I’ve talked to her many times about giving some things to those who need them. I thought that appealing to her practical side would work, she’s adamant about recycling, so I tried to reason with her that leaving all those things lying in boxes for years without touching them is wasteful, while someone else could be using them. But she has a hard time parting with things, and whenever she needs some old dress from 10 years ago, she’s quick to point out that she has been right to tuck it away…

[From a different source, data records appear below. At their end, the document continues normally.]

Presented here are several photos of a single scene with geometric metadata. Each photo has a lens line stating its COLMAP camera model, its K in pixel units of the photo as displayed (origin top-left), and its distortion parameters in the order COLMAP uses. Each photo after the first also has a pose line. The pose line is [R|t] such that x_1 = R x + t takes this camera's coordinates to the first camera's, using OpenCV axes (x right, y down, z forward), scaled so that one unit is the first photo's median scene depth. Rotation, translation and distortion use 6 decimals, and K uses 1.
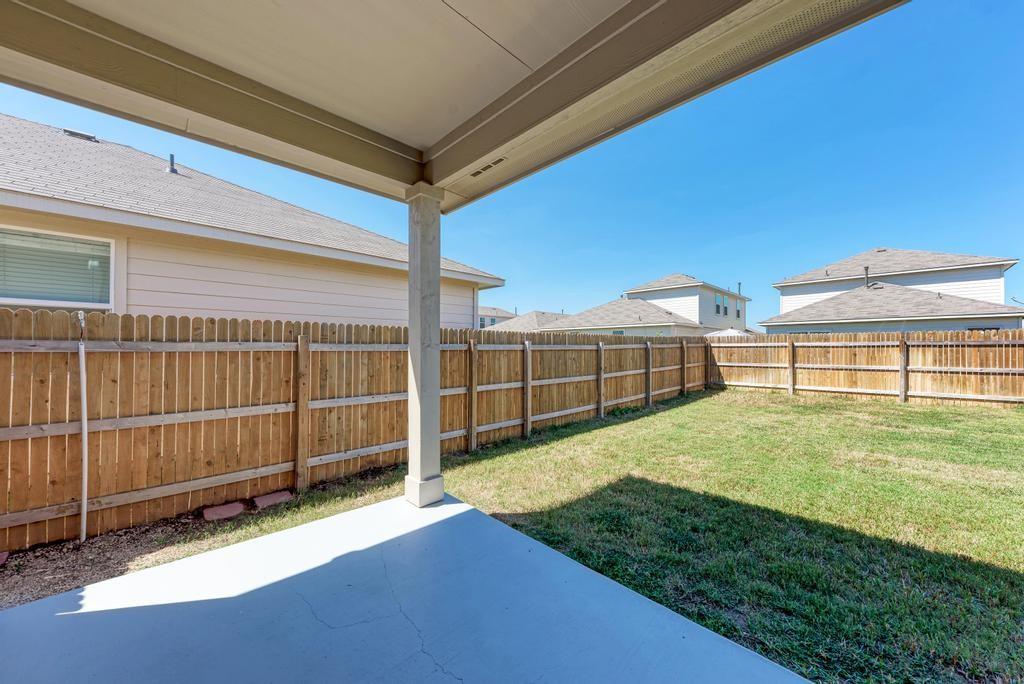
lens RADIAL K [[373.1, 0, 510.6], [0, 373.1, 343.0], [0, 0, 1]] dist [-0.000314, -0.000011]
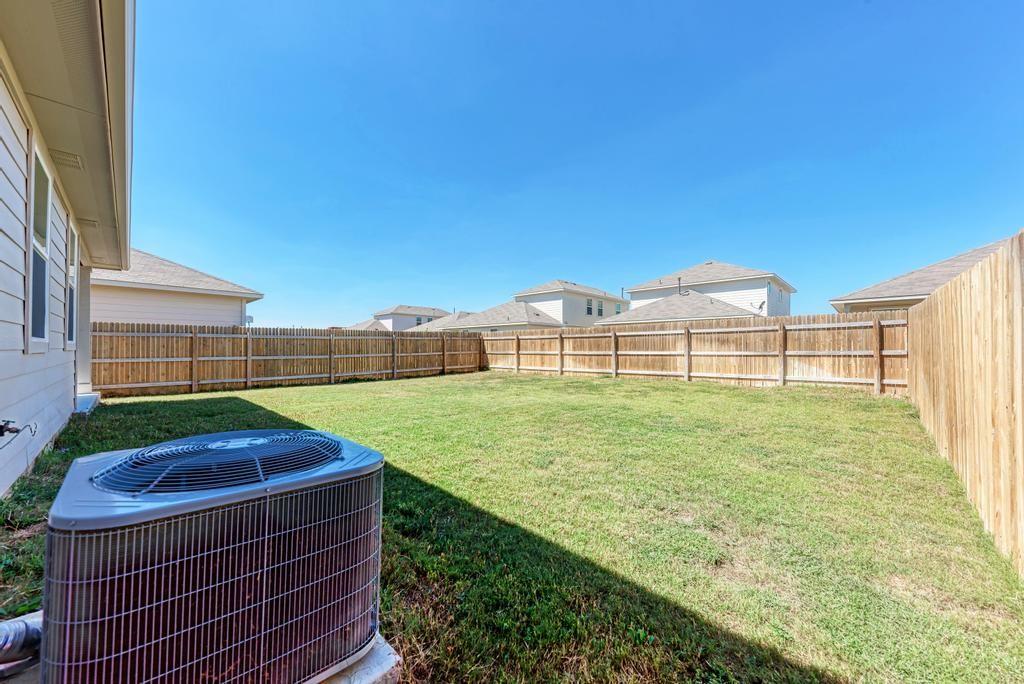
lens RADIAL K [[373.1, 0, 511.9], [0, 373.1, 338.4], [0, 0, 1]] dist [-0.000314, -0.000011]
pose [[0.999335, 0.001697, 0.036413, 0.682346], [-0.001343, 0.999952, -0.009732, 0.020816], [-0.036428, 0.009677, 0.999289, -0.427793]]
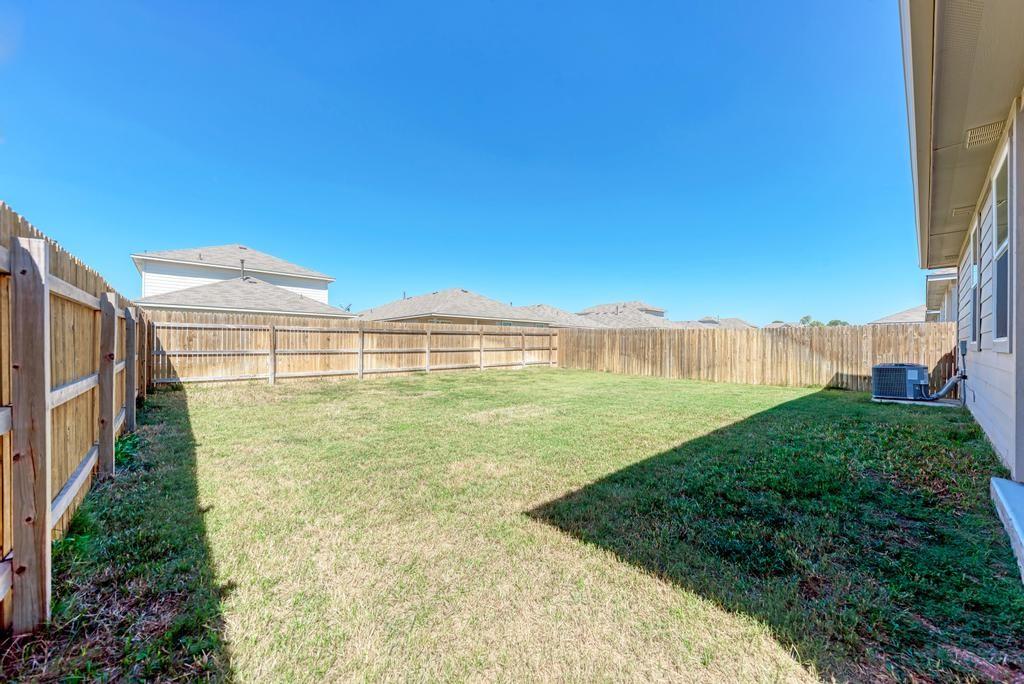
lens RADIAL K [[373.1, 0, 513.3], [0, 373.1, 346.8], [0, 0, 1]] dist [-0.000314, -0.000011]
pose [[0.029333, -0.003589, 0.999563, -0.109863], [-0.017151, 0.999845, 0.004094, 0.036525], [-0.999423, -0.017264, 0.029267, 0.407225]]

I’ve tried to share my concerns patiently and lovingly. I’ve tried to set boundaries, the main rule being that we do not keep any of that in the rooms, but she manages to buy bigger boxes and just keeps adding to the piles in the attic, with very rare attempts to get rid of something. That [Miracle] happens once a year during the spring when she unpacks some stuff, puts aside a thing or two, then proclaims that she has no time to sort it all, or that this stuff will certainly be useful for our future kids, or some other excuse… These excuses never come to the core of it, and she would never admit that she has a problem. I kind of knew we were different in that regard when we were getting together. She liked to joke that I’m such a minimalist I’d have no issues living in a barn, as long as there’s Internet and a laptop [which is not entirely untrue]... while she needs all sorts of “comfort things”, even when those are stuck in boxes or gathering dust in the garage.
Whenever I try to covertly throw anything shoddy away, we have a tantrum. Usually, she does not notice it immediately, and I’m sure if she didn’t adamantly label her boxes, she would never notice. She does not need those things! But the last time I dared to get rid of all her old magazines in one go [I needed more space in the garage], she noticed it three months later, and we spent days exchanging angry looks and reproaches, while I was lectured about all the reasons why I should have asked her first and why she needed those old worthless magazines...

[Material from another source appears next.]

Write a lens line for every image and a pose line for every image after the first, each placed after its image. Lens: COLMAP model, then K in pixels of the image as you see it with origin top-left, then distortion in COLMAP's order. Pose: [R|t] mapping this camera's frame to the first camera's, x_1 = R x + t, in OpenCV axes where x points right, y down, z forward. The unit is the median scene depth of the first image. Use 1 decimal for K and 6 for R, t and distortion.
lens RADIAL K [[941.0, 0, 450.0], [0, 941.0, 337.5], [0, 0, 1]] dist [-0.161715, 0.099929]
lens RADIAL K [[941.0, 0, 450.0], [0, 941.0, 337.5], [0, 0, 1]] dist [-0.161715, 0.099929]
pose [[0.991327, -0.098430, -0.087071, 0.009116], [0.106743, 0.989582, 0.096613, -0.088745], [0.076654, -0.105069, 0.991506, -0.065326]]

What are my options? I understand that I can’t change her, but I don’t want her to get worse, like the old ladies that bring all sorts of junk into the house. I had a crazy thought to move to another place before we get married, just for the sake of decluttering and packing all the stuff we have [some of it could “get lost” before it gets to us]. But we haven’t yet fully paid off the loan for this house, and my pragmatic side tells me this will be a very costly solution. Perhaps someone could advise better ways to discard of old things without getting into another fight? Thanks.